• **Data to use**
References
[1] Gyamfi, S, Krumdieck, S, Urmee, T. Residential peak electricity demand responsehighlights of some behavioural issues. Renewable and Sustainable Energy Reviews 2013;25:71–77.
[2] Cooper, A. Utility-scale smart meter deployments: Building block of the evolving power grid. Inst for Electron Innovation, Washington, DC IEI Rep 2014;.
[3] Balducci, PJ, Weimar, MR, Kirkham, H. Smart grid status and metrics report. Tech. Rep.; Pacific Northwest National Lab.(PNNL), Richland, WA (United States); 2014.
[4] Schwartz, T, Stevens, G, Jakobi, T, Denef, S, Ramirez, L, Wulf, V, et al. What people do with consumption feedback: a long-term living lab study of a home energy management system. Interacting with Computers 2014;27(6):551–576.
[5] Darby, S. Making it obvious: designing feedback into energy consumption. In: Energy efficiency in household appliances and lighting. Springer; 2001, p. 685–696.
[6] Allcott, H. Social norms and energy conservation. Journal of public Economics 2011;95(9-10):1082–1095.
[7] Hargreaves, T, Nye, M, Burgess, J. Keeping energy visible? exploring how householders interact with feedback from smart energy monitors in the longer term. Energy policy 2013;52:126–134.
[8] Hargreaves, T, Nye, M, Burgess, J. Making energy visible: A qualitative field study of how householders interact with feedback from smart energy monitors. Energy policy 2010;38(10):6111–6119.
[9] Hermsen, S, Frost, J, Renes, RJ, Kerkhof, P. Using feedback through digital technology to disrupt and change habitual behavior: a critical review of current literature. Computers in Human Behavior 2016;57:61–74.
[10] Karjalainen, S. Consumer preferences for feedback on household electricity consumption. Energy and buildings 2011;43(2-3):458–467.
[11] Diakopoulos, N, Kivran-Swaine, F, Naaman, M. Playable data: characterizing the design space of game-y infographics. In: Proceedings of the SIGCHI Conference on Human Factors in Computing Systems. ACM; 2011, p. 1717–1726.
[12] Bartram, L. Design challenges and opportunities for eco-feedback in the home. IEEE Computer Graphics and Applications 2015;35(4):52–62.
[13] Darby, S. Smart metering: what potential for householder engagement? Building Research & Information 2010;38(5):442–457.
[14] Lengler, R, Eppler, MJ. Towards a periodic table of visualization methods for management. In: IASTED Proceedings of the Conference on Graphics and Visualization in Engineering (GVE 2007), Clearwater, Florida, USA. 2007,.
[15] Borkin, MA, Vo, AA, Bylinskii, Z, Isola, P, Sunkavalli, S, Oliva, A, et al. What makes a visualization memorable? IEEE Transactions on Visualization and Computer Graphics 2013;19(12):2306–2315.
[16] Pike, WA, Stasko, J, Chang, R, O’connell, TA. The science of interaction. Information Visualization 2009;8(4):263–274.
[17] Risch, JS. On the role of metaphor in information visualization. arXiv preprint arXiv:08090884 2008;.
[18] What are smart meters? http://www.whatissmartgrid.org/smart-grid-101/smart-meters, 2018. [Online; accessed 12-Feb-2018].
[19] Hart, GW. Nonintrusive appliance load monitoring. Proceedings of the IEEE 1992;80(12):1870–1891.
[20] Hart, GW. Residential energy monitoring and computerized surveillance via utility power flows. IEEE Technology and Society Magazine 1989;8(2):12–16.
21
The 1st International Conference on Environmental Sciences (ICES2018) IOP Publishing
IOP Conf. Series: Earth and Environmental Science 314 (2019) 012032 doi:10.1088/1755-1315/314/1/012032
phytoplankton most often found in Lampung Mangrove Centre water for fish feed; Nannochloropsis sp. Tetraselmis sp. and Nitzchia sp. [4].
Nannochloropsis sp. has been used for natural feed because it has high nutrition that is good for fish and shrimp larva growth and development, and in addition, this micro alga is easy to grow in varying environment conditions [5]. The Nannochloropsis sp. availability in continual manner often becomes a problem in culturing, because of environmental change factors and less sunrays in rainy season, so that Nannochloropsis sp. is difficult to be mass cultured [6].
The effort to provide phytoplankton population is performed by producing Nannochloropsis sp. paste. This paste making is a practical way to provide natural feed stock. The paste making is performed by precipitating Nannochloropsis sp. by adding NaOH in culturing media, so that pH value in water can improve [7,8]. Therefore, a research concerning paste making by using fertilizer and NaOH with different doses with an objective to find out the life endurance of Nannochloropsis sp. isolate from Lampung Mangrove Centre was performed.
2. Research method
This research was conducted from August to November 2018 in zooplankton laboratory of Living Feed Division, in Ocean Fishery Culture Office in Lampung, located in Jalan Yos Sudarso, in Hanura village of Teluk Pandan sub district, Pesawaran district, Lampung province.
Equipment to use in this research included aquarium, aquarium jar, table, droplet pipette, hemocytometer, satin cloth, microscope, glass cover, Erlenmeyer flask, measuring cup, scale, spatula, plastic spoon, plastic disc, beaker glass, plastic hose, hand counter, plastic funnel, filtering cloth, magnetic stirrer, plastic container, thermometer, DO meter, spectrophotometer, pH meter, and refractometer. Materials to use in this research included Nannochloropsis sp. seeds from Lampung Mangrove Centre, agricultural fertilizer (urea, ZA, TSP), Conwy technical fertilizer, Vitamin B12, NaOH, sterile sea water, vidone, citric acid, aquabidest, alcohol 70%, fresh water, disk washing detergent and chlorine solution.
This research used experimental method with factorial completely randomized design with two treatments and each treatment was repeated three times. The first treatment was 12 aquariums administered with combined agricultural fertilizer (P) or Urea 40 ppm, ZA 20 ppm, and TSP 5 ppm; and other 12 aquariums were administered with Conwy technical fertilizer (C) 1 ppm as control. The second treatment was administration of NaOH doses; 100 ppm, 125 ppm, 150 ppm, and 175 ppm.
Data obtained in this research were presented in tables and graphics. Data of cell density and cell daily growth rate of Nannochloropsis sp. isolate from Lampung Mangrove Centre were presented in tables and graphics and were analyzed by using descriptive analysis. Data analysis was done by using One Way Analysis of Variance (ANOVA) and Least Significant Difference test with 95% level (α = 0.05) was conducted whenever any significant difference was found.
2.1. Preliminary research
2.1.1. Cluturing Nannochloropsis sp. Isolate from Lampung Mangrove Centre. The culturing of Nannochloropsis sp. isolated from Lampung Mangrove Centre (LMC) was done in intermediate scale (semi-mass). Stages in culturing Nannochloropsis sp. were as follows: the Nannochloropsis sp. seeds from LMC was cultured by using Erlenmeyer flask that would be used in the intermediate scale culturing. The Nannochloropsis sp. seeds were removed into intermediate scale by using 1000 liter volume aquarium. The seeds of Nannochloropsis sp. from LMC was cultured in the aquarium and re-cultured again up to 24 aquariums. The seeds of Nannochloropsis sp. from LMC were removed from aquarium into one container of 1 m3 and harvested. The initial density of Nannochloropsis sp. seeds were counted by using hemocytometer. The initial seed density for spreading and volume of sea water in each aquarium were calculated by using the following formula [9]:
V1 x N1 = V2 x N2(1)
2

• **Problem**
Could you return exactly the lines above from the line with "[17] Risch, JS." to the line with "[18] What are", both included, and nothing else?

• **Answer section**
[17] Risch, JS. On the role of metaphor in information visualization. arXiv preprint arXiv:08090884 2008;.
[18] What are smart meters? http://www.whatissmartgrid.org/smart-grid-101/smart-meters, 2018. [Online; accessed 12-Feb-2018].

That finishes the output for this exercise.